* _Source passage_
********

You are viewing a plain text version of this content. The canonical link for it is here.
Posted to user@mahout.apache.org by Gokhan Capan <gk...@gmail.com> on 2012/08/06 13:00:24 UTC

LDA Questions

Hi,

My question is about interpreting lda document-topics output.

I am using trunk.

I have a directory of documents, each of which are named by integers, and
there is no sub-directory of the data directory.
The directory structure is as follows
$ ls /path/to/data/
   1
   2
   5
   ...

********

* _Work task A_
Answer these about the LDA post, one answer per line, marked (i), (ii), (iii):
(i) What version is the poster using?
(ii) What are the documents in the data directory named by?
(iii) Does the data directory have any sub-directories?
* _Work task B_
Echo a stretch of the LDA post word for word: begin at the words "My question is" and stop after "the data directory.".
* _Work task C_
Write what comes next in the LDA post, picking up right after the last part shown.
The lines after this come from a different source than the LDA post.

********

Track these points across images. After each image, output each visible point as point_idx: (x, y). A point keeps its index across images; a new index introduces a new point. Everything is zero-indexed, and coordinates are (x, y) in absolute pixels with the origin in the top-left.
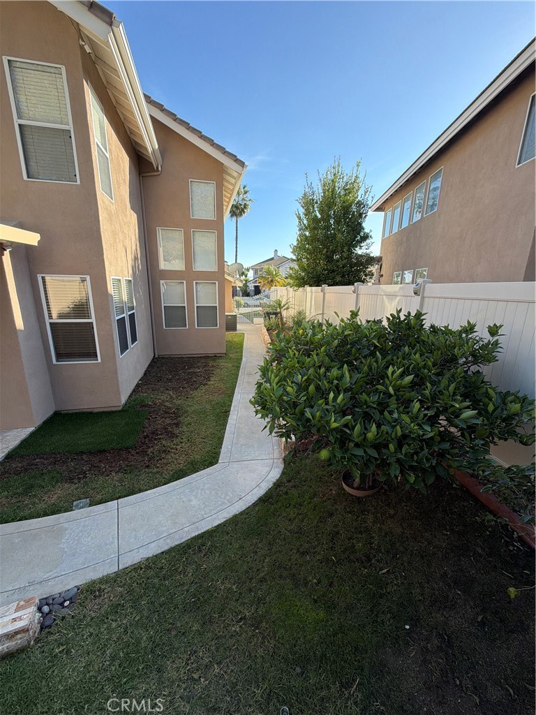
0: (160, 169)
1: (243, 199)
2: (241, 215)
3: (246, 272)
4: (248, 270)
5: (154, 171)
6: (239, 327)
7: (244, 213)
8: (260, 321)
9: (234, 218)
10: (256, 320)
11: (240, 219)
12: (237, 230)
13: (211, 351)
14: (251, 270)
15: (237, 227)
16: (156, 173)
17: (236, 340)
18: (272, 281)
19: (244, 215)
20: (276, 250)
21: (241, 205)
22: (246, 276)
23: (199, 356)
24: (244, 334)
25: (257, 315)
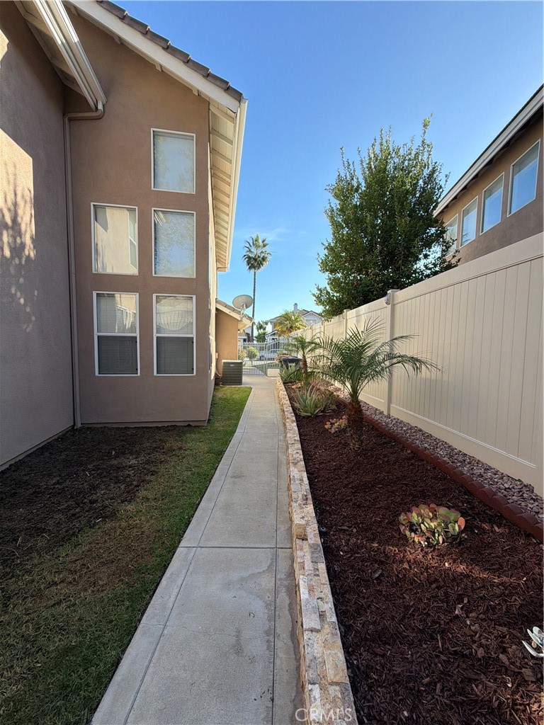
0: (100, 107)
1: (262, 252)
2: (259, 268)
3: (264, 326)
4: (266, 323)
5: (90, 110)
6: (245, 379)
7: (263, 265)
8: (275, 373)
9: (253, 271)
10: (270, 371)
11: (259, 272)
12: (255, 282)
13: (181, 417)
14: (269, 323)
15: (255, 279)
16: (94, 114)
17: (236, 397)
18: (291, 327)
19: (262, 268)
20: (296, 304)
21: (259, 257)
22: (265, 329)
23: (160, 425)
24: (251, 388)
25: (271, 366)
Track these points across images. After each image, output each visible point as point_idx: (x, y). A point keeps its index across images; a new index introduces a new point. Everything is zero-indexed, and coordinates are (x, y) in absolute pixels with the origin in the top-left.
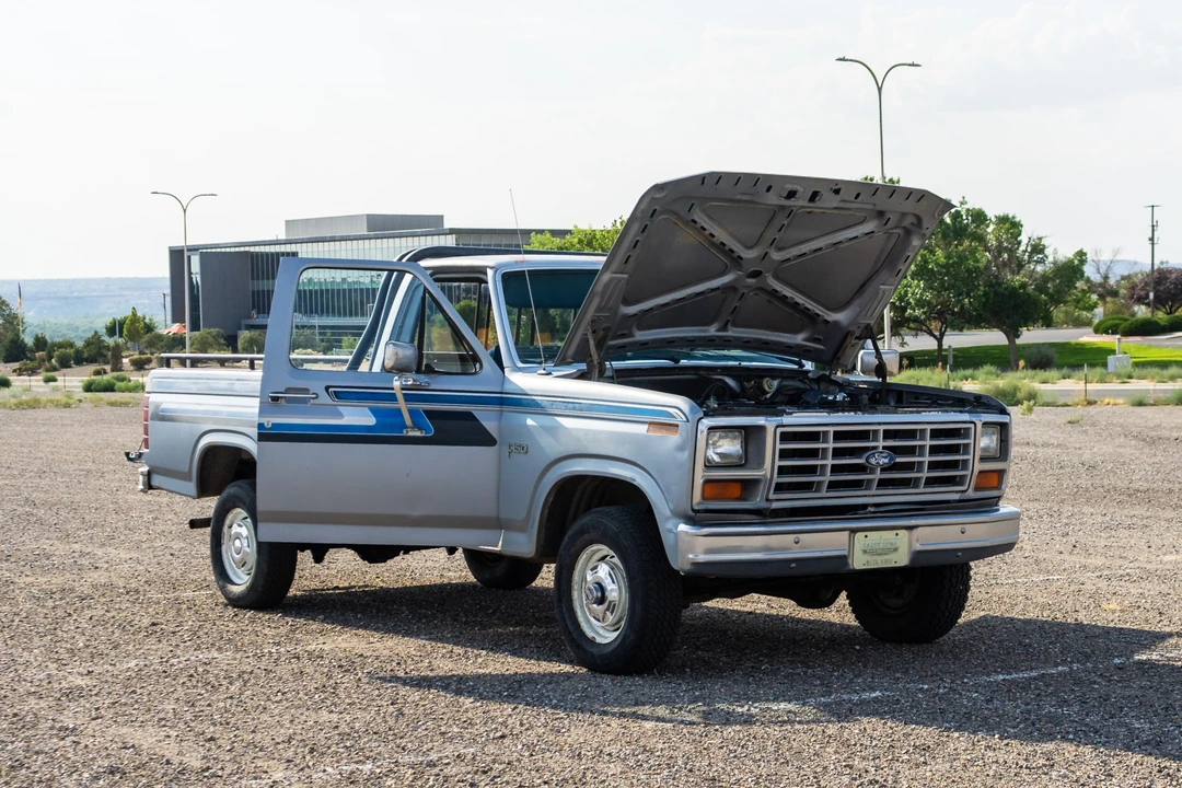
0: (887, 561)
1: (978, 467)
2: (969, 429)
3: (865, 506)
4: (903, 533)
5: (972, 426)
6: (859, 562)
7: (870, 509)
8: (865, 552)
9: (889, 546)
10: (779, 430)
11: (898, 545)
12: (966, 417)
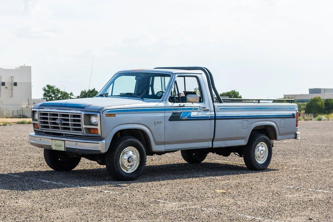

********

* _Answer area A_
(i) Trunk.
(ii) Integers.
(iii) No.

* _Answer area B_
My question is about interpreting lda document-topics output.

I am using trunk.

I have a directory of documents, each of which are named by integers, and
there is no sub-directory of the data directory.

* _Answer area C_
>From those documents I want to detect topics, and output:
- topic - top terms
- document - top topics

To this end, I first run seqdirectory on the directory:
$ mahout seqdirectory -i $DIR_IN -o $SEQDIR -c UTF-8 -chunk 1

Then I run seq2sparse to create tf vectors of documents:
$ mahout seq2sparse -i $SEQDIR -o $SPARSEDIR --weight TF --maxDFSigma 3
--namedVector

After creating vectors, I run cvb0_local on those tf-vectors:
$ mahout cvb0_local -i $SPARSEDIR/tf-vectors -do $LDA_OUT/docs -to
$LDA_OUT/words -top 20 -m 50 --dictionary $SPARSEDIR/dictionary.file-0

And to interpret the results, I use mahout's vectordump utility:
$ mahout vectordump -i $LDA_OUT/docs -o $LDA_HR_OUT/docs --vectorSize 10
-sort true -p true

$ mahout vectordump -i $LDA_OUT/words -o $LDA_HR_OUT/words --dictionary
$SPARSEDIR/dictionary.file-0 --dictionaryType sequencefile --vectorSize 10
-sort true -p true

The resulting words file consists of #ofTopics lines.
I assume each line is in <topicID \t wordsVector> format, where a
wordsVector is a sorted vector whose elements are <word, score> pairs.

The resulting docs file on the other hand, consists of #ofDocuments lines.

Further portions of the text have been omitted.